Dear Fannie

Question: I am an international student here at Grambling, and this is my first semester. So far, it has not been the best experience.This is so much different to my home in Trinidad. I am having roommate issues and don’t know what to do.

What should I do if my roommate uses my stuff, goes into my closet and “borrows” stuff without my permission, and doesn’t compromise in sharing the room?

She always wants things her way; she just comes in and takes the AC on and off as she pleases.
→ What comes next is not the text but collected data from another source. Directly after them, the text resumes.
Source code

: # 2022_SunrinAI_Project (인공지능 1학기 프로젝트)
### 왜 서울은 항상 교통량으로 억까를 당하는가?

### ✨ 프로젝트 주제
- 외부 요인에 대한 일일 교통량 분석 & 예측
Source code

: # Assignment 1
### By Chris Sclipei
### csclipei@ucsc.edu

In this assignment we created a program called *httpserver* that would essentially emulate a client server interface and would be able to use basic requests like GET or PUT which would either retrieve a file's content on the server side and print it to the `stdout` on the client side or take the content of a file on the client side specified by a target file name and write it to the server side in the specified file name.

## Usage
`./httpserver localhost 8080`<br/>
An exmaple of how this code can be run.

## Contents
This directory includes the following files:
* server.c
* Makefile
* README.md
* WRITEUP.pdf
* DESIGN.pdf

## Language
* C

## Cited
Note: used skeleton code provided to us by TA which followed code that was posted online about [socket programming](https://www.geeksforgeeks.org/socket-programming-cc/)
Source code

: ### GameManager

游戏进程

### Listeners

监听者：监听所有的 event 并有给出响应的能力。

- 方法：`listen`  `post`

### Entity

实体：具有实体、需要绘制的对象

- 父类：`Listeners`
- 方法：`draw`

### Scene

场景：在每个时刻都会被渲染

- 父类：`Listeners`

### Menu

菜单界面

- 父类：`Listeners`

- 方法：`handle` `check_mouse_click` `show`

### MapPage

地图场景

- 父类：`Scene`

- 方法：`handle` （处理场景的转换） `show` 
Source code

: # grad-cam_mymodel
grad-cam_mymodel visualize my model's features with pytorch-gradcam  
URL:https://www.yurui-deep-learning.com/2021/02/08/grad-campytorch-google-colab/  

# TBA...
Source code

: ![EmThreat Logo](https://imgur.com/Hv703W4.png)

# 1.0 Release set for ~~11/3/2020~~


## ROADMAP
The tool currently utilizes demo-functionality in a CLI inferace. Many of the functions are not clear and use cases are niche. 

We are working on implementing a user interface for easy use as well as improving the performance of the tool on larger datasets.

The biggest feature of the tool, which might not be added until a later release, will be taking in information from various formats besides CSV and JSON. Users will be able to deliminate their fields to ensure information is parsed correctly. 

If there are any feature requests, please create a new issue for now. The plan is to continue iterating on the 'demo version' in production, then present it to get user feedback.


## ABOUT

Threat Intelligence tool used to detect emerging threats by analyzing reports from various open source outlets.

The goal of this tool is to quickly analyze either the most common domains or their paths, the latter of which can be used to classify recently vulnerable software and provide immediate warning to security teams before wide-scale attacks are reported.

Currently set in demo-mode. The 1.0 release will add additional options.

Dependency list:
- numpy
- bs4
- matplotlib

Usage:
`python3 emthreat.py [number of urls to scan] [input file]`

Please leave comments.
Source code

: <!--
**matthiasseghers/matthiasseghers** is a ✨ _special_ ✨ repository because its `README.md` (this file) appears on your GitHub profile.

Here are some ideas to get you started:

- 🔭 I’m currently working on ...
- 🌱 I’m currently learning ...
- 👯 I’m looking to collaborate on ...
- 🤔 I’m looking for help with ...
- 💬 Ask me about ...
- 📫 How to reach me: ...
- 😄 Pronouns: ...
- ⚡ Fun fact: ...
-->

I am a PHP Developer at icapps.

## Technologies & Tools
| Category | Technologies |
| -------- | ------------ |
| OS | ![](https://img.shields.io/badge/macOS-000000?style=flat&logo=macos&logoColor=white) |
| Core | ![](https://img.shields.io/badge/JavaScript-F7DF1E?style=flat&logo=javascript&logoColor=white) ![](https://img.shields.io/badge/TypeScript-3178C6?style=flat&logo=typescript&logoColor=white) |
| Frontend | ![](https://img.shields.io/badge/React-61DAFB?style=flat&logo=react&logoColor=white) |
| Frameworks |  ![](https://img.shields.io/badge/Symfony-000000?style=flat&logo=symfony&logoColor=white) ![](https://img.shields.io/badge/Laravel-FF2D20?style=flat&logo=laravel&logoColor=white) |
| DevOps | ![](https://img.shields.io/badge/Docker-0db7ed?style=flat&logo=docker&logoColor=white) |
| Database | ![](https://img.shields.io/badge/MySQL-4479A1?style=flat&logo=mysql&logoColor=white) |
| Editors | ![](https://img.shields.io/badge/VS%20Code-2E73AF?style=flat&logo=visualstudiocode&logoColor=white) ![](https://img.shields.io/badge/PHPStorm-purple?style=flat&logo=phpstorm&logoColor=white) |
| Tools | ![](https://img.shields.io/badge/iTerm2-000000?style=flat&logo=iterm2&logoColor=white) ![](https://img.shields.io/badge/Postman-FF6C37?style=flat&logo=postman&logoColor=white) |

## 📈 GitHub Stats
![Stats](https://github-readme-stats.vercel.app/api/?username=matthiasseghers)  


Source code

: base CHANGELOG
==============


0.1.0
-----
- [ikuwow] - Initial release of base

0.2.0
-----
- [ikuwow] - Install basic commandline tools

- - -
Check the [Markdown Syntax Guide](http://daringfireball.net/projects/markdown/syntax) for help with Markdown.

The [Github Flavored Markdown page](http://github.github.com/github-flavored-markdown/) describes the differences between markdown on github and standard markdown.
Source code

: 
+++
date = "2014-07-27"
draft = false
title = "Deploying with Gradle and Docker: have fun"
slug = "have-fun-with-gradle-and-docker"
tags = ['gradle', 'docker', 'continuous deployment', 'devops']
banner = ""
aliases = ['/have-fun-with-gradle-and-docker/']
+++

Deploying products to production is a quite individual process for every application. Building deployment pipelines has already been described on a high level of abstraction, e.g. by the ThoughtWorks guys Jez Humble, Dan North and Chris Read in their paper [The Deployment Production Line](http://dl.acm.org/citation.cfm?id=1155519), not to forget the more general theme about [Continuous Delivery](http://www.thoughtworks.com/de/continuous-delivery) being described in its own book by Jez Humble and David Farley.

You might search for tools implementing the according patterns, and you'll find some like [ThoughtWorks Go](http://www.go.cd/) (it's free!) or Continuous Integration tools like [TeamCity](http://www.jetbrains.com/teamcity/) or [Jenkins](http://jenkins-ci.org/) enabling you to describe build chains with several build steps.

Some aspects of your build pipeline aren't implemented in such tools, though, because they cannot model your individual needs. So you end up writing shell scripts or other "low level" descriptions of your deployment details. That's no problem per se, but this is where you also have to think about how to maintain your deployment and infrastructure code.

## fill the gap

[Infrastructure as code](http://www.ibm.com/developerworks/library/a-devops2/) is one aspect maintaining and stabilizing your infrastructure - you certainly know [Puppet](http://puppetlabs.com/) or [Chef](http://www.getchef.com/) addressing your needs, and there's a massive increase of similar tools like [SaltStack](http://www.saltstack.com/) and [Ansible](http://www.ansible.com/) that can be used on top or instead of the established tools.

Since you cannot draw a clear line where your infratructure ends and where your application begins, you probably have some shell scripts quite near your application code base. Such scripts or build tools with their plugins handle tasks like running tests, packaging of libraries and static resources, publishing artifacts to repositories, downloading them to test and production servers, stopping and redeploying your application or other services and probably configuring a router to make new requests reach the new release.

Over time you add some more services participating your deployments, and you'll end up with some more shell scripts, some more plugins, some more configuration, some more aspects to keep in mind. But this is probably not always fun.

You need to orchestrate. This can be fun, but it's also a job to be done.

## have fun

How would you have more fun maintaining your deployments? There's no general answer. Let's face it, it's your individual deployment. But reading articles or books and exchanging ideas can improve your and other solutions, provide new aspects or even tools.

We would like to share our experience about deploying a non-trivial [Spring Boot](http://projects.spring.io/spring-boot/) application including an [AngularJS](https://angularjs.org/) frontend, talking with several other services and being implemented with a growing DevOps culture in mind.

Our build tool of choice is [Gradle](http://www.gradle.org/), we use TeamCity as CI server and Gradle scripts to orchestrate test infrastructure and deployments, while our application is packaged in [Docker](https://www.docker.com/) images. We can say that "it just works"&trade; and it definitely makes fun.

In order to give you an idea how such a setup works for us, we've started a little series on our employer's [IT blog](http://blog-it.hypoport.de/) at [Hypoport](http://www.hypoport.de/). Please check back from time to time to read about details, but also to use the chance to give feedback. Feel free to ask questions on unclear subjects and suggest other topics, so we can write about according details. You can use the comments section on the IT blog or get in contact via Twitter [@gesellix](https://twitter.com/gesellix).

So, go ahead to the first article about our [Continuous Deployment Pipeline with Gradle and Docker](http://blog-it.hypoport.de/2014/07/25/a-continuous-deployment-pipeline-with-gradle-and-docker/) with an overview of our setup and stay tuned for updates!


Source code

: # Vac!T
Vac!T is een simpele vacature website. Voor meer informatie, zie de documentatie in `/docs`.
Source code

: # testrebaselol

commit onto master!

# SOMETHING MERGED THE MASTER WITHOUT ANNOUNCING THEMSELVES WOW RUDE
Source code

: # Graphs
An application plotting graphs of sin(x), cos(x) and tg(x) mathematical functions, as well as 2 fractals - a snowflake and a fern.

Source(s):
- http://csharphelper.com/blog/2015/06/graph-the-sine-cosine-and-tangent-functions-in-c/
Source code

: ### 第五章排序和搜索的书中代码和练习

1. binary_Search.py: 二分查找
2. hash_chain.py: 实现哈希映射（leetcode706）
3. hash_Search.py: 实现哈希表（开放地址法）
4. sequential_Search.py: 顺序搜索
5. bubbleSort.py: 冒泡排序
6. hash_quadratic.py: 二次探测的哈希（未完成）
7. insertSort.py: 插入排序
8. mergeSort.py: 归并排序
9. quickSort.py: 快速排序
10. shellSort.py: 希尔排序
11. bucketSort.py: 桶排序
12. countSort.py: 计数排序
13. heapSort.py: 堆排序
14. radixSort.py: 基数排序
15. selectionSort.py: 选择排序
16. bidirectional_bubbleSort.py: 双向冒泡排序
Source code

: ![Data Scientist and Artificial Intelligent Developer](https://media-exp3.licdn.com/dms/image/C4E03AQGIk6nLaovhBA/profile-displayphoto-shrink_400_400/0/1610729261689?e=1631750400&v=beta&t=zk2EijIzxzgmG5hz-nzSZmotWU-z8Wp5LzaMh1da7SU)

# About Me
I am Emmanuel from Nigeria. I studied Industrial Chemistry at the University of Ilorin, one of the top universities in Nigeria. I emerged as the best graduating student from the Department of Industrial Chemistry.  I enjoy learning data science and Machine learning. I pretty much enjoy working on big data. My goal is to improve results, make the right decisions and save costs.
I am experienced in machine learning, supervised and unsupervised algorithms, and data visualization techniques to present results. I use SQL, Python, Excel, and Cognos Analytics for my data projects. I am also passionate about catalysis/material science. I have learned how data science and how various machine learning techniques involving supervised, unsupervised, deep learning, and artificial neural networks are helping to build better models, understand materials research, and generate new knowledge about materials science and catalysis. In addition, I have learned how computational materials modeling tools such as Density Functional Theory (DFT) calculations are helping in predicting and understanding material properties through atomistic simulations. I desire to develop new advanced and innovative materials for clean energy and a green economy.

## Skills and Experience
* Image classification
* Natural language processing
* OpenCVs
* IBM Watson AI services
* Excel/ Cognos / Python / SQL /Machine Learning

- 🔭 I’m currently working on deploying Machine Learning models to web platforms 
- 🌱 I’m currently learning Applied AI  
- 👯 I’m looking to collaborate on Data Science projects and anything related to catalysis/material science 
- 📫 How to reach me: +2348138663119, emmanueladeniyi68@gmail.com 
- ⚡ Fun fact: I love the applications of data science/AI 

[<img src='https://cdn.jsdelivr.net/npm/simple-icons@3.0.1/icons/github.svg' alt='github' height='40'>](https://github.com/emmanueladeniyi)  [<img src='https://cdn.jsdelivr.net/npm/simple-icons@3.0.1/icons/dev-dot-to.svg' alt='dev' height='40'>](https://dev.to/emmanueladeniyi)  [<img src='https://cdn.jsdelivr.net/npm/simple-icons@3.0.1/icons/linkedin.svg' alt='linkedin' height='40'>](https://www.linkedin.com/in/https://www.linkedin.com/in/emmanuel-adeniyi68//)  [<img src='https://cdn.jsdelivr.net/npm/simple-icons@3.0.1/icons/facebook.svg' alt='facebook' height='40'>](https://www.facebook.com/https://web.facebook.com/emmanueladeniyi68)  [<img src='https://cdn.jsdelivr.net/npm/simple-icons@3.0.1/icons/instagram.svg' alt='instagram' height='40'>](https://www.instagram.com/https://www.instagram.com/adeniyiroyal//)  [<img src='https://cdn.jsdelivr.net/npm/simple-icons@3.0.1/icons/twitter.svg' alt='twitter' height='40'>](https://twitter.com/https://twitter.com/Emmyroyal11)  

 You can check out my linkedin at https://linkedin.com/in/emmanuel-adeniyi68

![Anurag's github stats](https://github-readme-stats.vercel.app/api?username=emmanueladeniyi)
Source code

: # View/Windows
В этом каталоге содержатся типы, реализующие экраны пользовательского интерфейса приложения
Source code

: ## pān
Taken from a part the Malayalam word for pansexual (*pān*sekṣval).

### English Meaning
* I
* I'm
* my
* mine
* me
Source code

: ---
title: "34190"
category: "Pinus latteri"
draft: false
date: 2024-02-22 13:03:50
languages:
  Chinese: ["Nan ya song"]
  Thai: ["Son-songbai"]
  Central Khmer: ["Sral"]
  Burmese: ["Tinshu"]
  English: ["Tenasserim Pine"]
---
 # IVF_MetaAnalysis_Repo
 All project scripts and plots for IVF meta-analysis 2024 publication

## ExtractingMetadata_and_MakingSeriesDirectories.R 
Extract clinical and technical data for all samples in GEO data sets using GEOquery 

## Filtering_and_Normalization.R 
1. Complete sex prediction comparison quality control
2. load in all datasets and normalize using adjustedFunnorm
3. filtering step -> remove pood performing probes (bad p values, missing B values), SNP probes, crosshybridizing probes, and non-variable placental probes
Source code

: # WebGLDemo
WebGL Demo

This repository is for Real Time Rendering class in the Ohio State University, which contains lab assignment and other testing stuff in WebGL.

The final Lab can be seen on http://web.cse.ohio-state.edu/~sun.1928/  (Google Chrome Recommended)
Response: First of all, last time I checked, both of the people who inhabit the room pay housing fees, so there should be no cry for compromise. Now don’t get me wrong on this; it is not my intention to come across rude, but this is the reality of the situation. You are not the first person I have heard complain about their “roommate situation.” It is apparently a major issue for many students.

Most of us leave our homes with the same expectations and assume we can carry our bad habits around with us, without the slightest concern as to how it may affect others.

University life is a big change, especially for those of us who are used to having our own space. But, it’s an adjustment we have to make.

Your roommate needs to understand that the room is not “hers.” It’s shared property, and she is not asked to but obligated to show some consideration towards your needs and comfort.

I personally think that it is quite rude or her to use the air conditioning unit at her will. And let’s not even talk about her going through your stuff and using things without your permission, this is utterly unacceptable.

Honestly there is no excuse for that and I would never stand for it.

You need to talk to your roommate, and let her know that you are not pleased with the present situation. Let her know that you will no longer stand for such.

Put her in check, and if she isn’t willing to compromise, then you should take it to the next level.

Go to your RA and request a room change or whatever you think will please you. At the end of it all, your comfort is just as important as hers.

Being from the West Indies myself, I fully understand how difficult it may be to adjust to such a big change and it’s that very reason you need to secure your comfort.

Yes, it may not be the luxuries you are used to at home but you need some level of comfort to make your time here as pleasing as possible otherwise you’d never be happy here.

I am sure that after you deal with the situation and your living conditions become more pleasing to you your experience here will be much better. Besides life is what you make it, so you should try to make your university experience the best. Don’t expect it to be good; make it good.